Records drawn from a dataset:
=-=-=

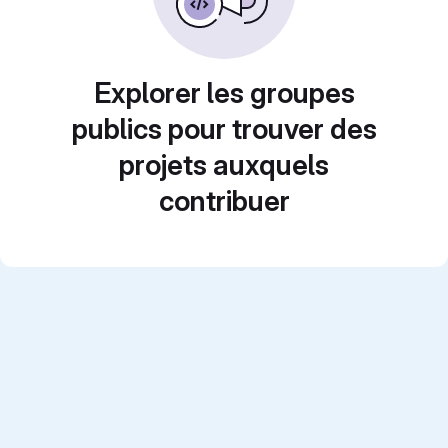
Explorer les groupes
publics pour trouver des
projets auxquels
contribuer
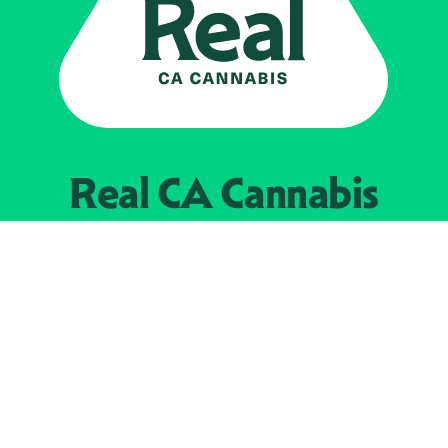
Real CA
Cannabis
Impulsado por el
Departamento de
Control del Cannabis de California
EXPLORE
Encuentra minoristas autorizados
Acerca de nosotros
JOIN 
The Weeds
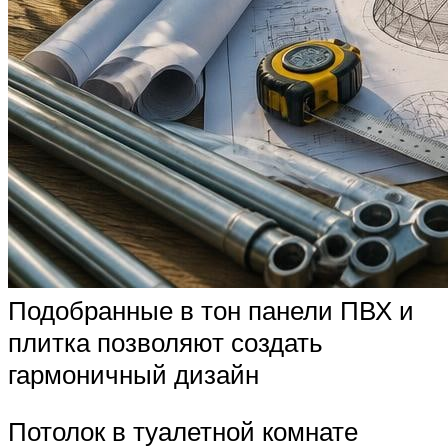
Подобранные в тон панели ПВХ и
плитка позволяют создать
гармоничный дизайн
Потолок в туалетной комнате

=-=-=

## Work instruction
Nothing but the lines with "Cannabis" should be returned, copied from the entries above.

## Task answer
Cannabis
Control del Cannabis de California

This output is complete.